Hunt v. Brooks Run Mining Co.

51 F. Supp. 3d 627, 2014 U.S. Dist. LEXIS 138702
CourtDistrict Court, S.D. West Virginia
DecidedSeptember 30, 2014
DocketCivil Action No. 1:13-00433
StatusPublished
Cited by6 cases

This text of 51 F. Supp. 3d 627 (Hunt v. Brooks Run Mining Co.) is published on Counsel Stack Legal Research, covering District Court, S.D. West Virginia primary law. Counsel Stack provides free access to over 12 million legal documents including statutes, case law, regulations, and constitutions.

Bluebook
Hunt v. Brooks Run Mining Co., 51 F. Supp. 3d 627, 2014 U.S. Dist. LEXIS 138702 (S.D.W. Va. 2014).

Opinion

MEMORANDUM OPINION AND ORDER

DAVID A. FABER, Senior District Judge.

Pending before the court is defendant’s motion for summary judgment. (Doc. # 67). Plaintiff has filed a response in opposition to defendant’s motion and the motion is ripe for the court’s review. For reasons expressed more fully below, defendant’s motion is GRANTED.

Background

The basis of this deliberate intent action is a job-related accident which occurred on March 24, 2009. On that day, Russell Aaron Hunt was employed by Brooks Run Mining Company, LLC (“Brooks Run”) as a roof bolter.

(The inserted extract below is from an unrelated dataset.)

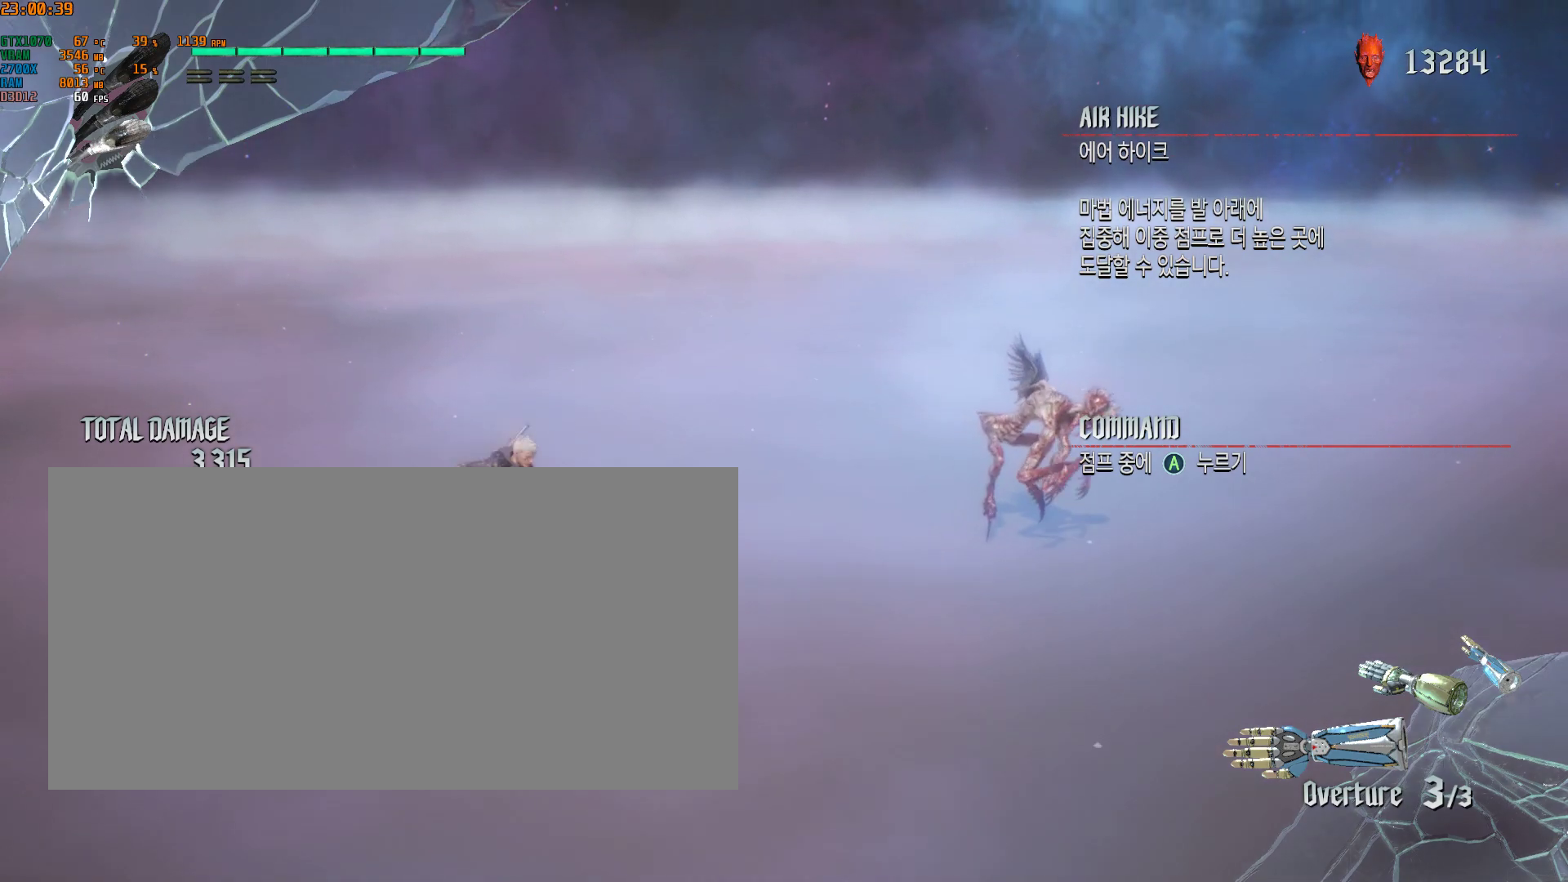
{"buttons": [], "left_stick": "down-right", "events": [[300, "left_stick", "down-right"]]}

Hunt was operating a J.H. Fletcher Roof Ranger II roof bolting machine at the War Branch No. I underground mine when a short shank metal wrench came out of the drill chuck and struck him in the head. After his accident, Hunt was transported from the War Branch mine to the Welch Community Hospital around 5:27 P.M. and released from the hospital at 7:30 P.M. Before he was released, Hunt had a CT scan of his head which showed no fracture and was found to be normal. Hunt returned to work the next day and continued to work as a roof bolter operator for Brooks Run until he was found dead in his bed on December 7, 2010. After an autopsy, the Medical Examiner for the State of West Virginia concluded that Hunt “died as a result of a seizure while sleeping; in the setting of a traumatic seizure disorder following a remote head injury at work while employed as a professional coal miner.” Exhibit 1 to Plaintiffs Memorandum in Opposition to Summary Judgement (hereinafter “Plaintiffs Memo”) at 7.

On or about December 7, 2012, Sheena Hunt, as Administratrix of Hunt’s estate, filed this deliberate intent lawsuit in the Circuit Court of McDowell County, West Virginia against defendant Brooks Run. On January 9, 2013, Brooks Run removed the case to this court on the basis of diversity of citizenship. The instant mo[630]*630tion for summary judgment followed. Brooks Run contends that plaintiff cannot satisfy the elements to maintain a deliberate intent lawsuit.

Summary Judgment Standard

Rule 56 of the Federal Rules of Civil Procedure provides:

The judgment sought shall be rendered forthwith if the pleadings, depositions, answers to interrogatories, and admissions on file, together with the affidavits, if any, show that there is no genuine issue as to any material fact and that the moving party is entitled to a judgment as a matter of law.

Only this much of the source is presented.